C. Auguste Dupin is a fictional detective created by Edgar Allan Poe. Dupin made his first appearance in Poe's "The Murders in the Rue Morgue" (1841), widely considered the first detective fiction story.He reappears in "The Mystery of Marie Rogêt" (1842) and "The Purloined Letter" (1844).

Dupin is not a professional detective and his motivations for solving the mysteries throughout the three stories change. Using what Poe termed "ratiocination", Dupin combines his considerable intellect with creative imagination, even putting himself in the mind of the criminal. His talents are strong enough that he appears able to read the mind of his companion, the unnamed narrator of all three stories.

Poe created the Dupin character before the word detective had been coined. The character laid the groundwork for fictitious detectives to come, including Sherlock Holmes, and established most of the common elements of the detective fiction genre.

C. Auguste Dupin is generally acknowledged as the first detective in fiction. The character served as the prototype for many that were created later, including Sherlock Holmes by Arthur Conan Doyle and Hercule Poirot by Agatha Christie.Doyle once said, "Each [of Poe's detective stories] is a root from which a whole literature has developed... Where was the detective story until Poe breathed the breath of life into it?"

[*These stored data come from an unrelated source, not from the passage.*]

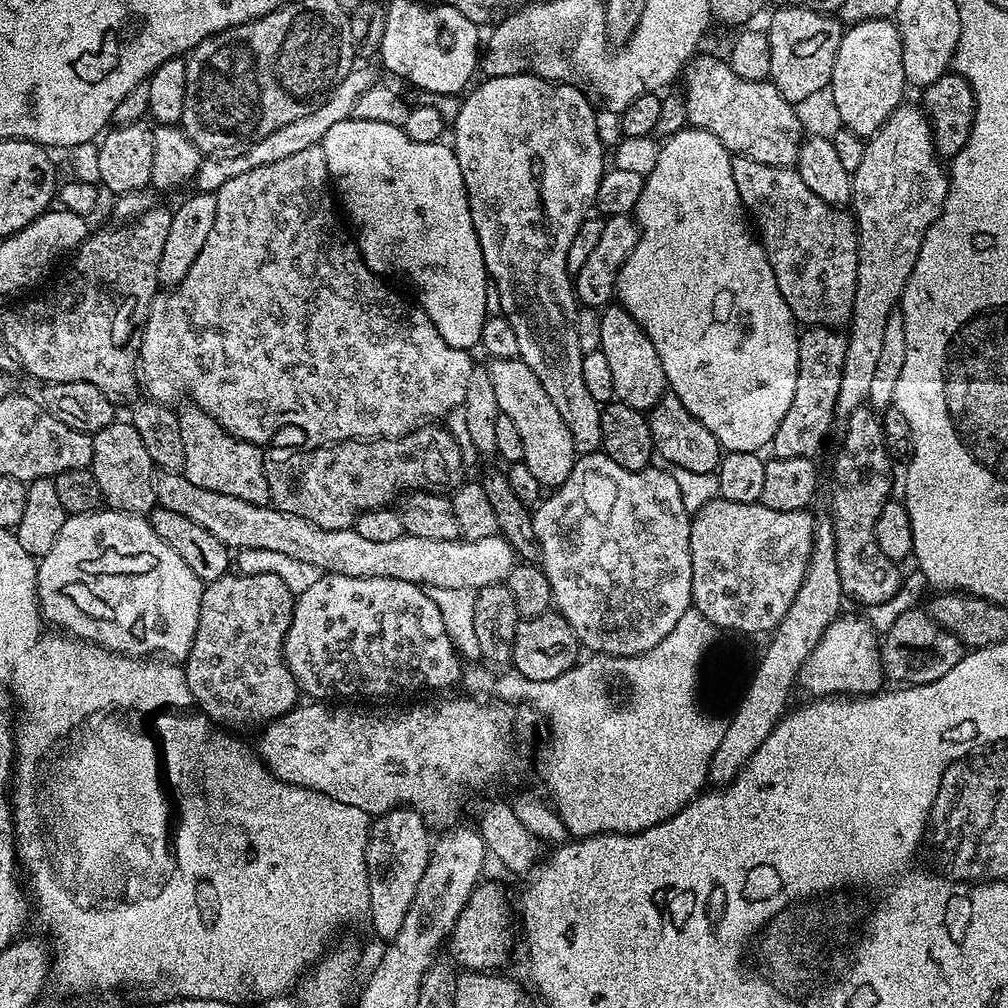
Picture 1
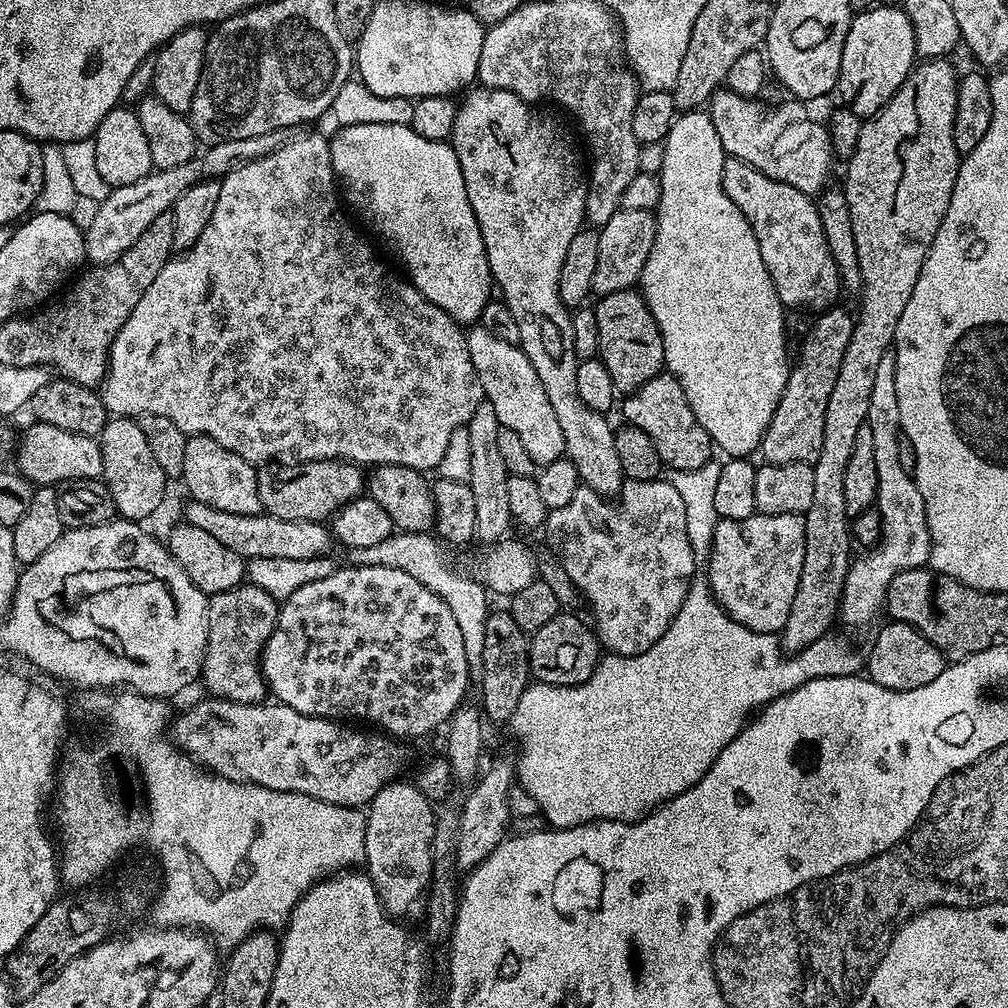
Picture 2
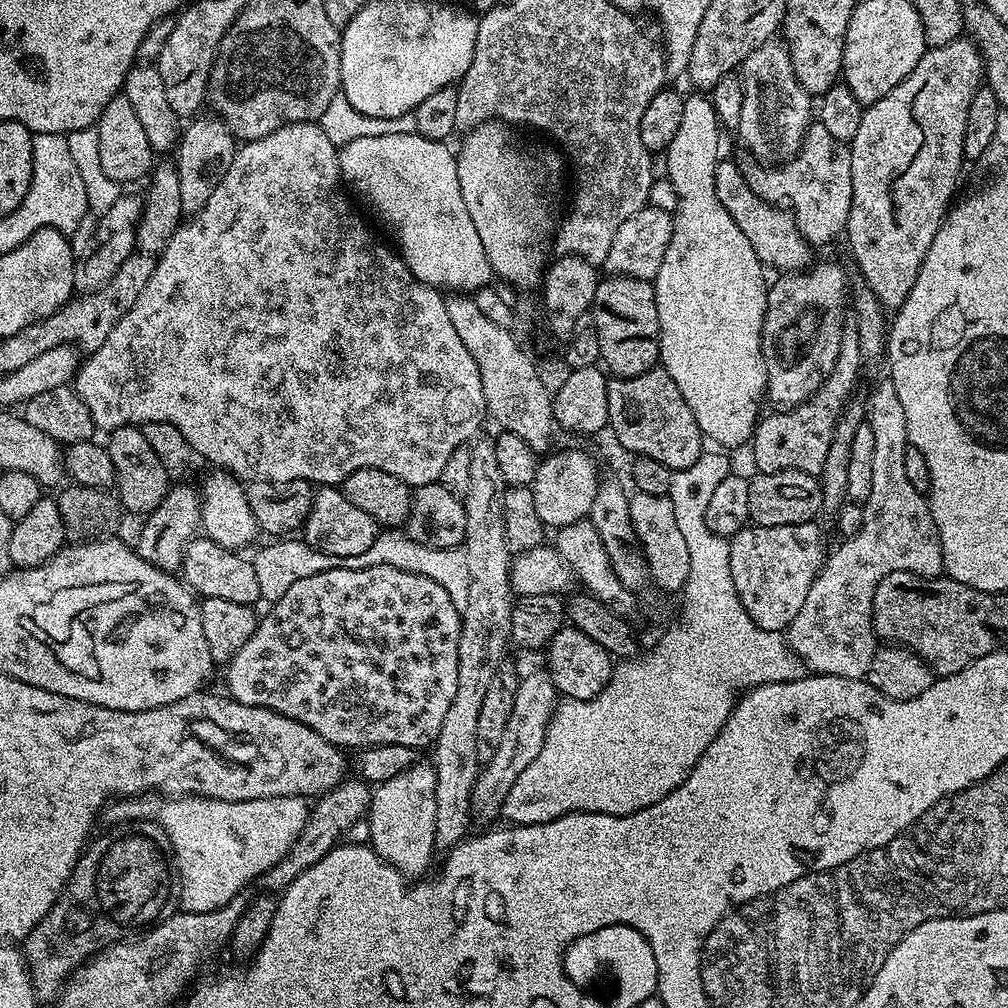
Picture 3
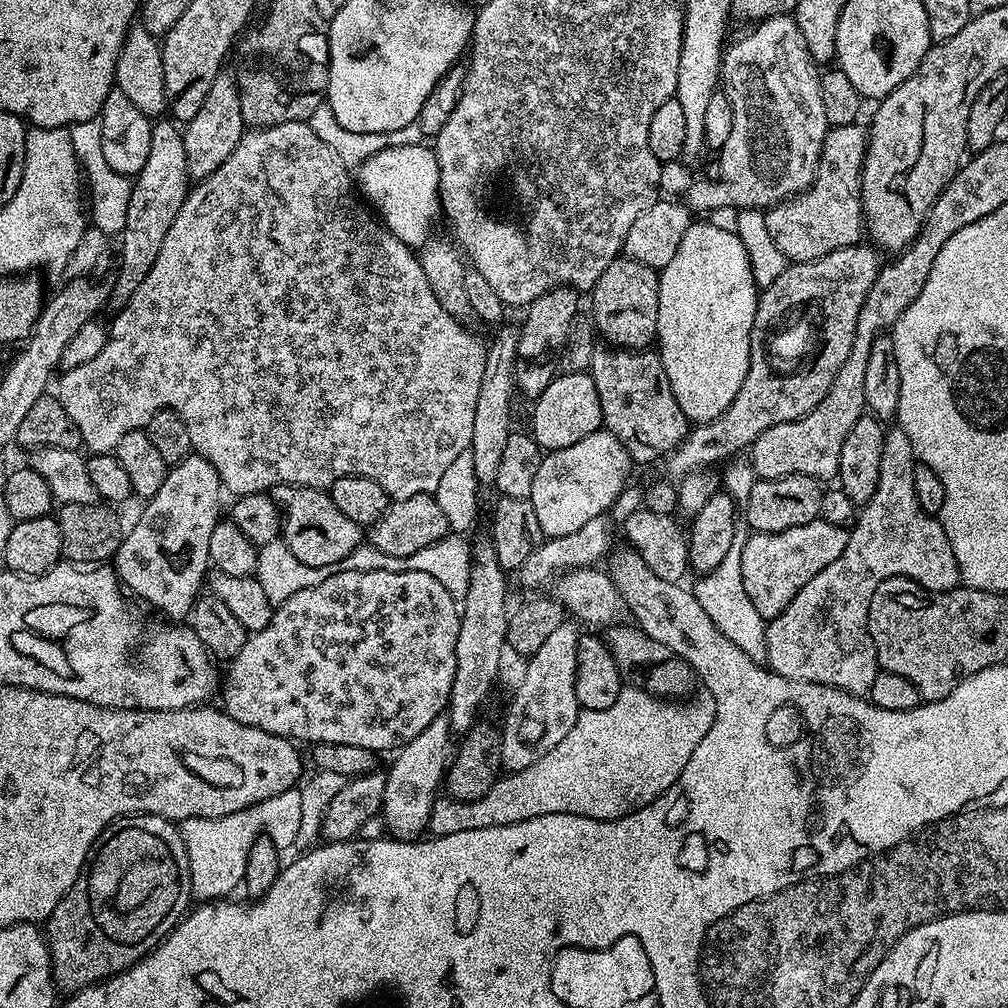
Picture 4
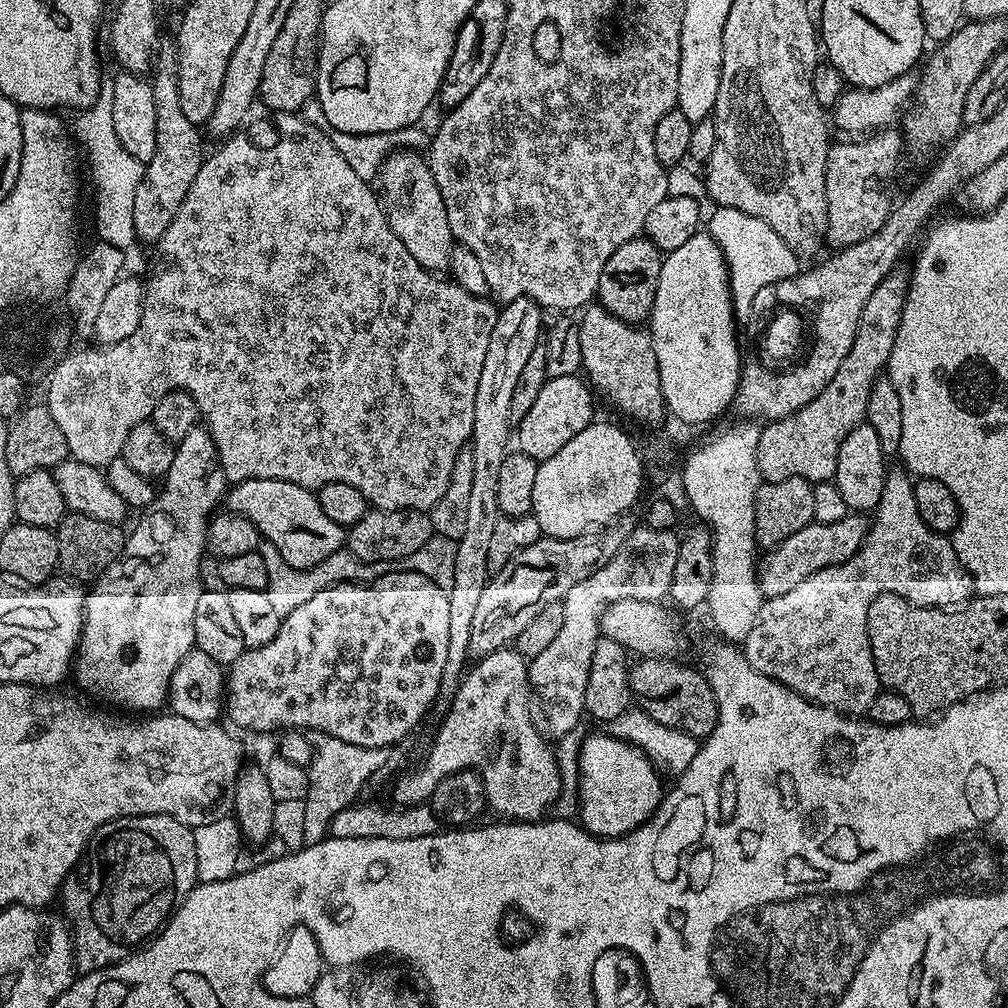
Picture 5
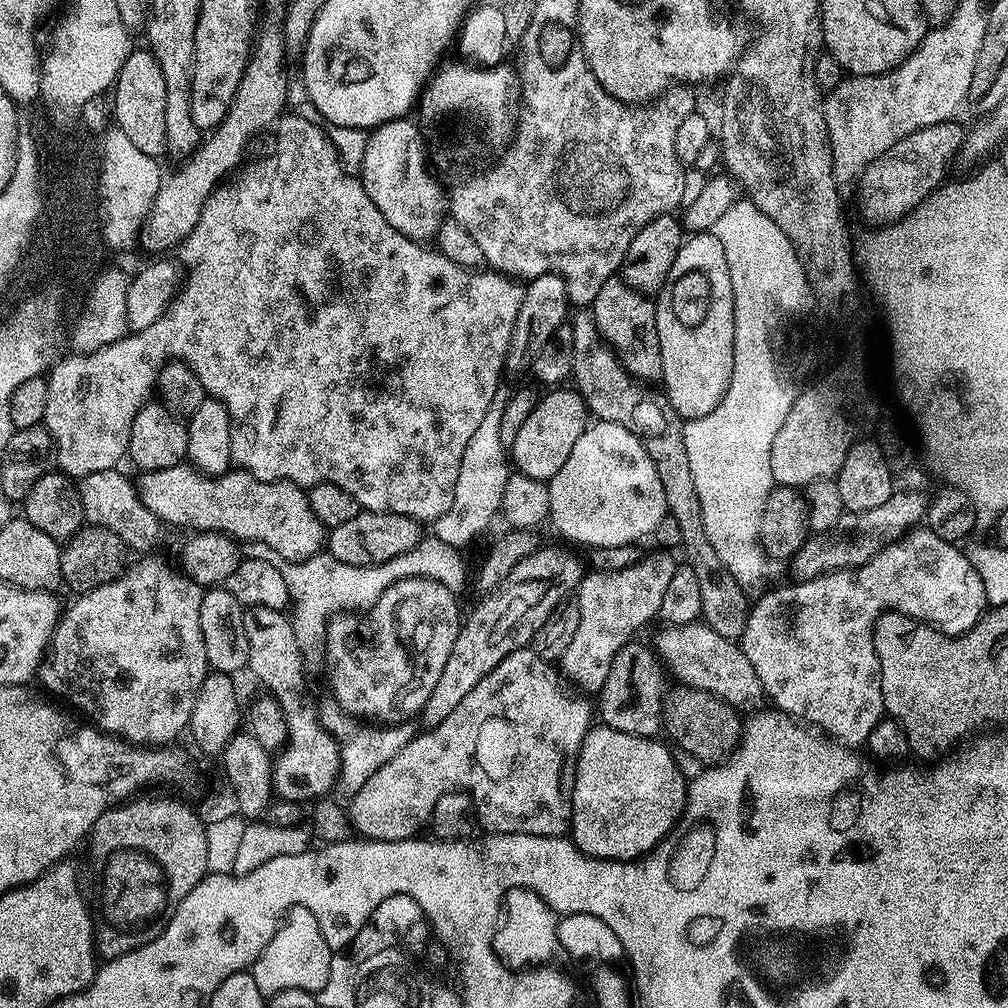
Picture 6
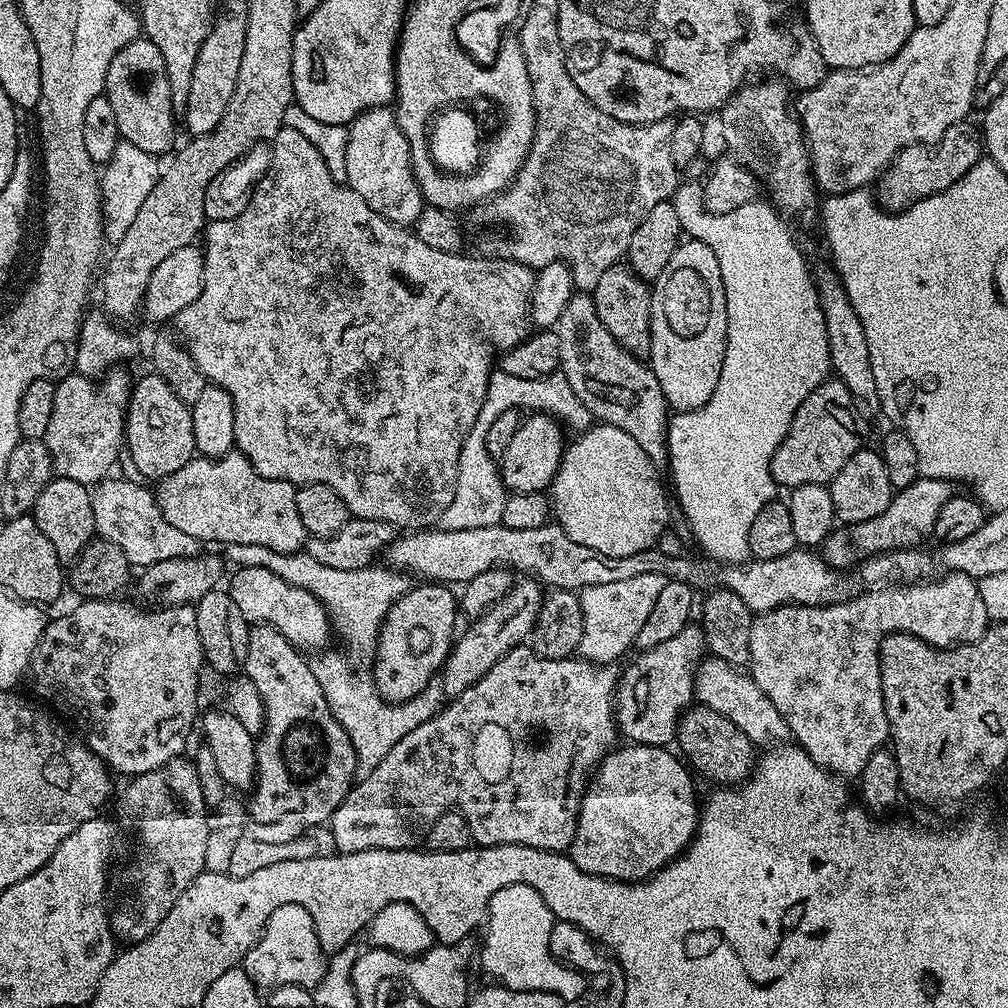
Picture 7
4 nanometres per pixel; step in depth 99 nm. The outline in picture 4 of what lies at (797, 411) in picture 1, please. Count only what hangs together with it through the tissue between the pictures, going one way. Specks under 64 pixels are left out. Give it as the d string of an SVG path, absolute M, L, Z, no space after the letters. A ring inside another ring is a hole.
M884 316L878 317L877 320L859 320L857 333L854 334L853 349L838 370L829 393L804 417L771 426L758 435L750 447L750 467L759 479L769 480L790 474L802 474L827 482L831 476L833 479L837 475L838 462L842 458L842 442L846 442L846 434L850 434L854 422L858 422L858 418L866 412L862 385L866 374L866 361L870 355L870 342L874 342L874 338L881 335L882 330L887 329L889 324L890 320Z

Many tropes that would later become commonplace in detective fiction first appeared in Poe's stories: the eccentric but brilliant detective, the bumbling constabulary, the first-person narration by a close personal friend. Dupin also initiates the storytelling device where the detective announces his solution and then explains the reasoning leading up to it.Like Sherlock Holmes, Dupin uses his considerable deductive prowess and observation to solve crimes. Poe also portrays the police in an unsympathetic manner as a sort of foil to the detective.



Fyodor Dostoevsky called Poe "an enormously talented writer" and favorably reviewed Poe's detective stories. The character Porfiry Petrovich in Dostoevsky's novel Crime and Punishment was influenced by Dupin.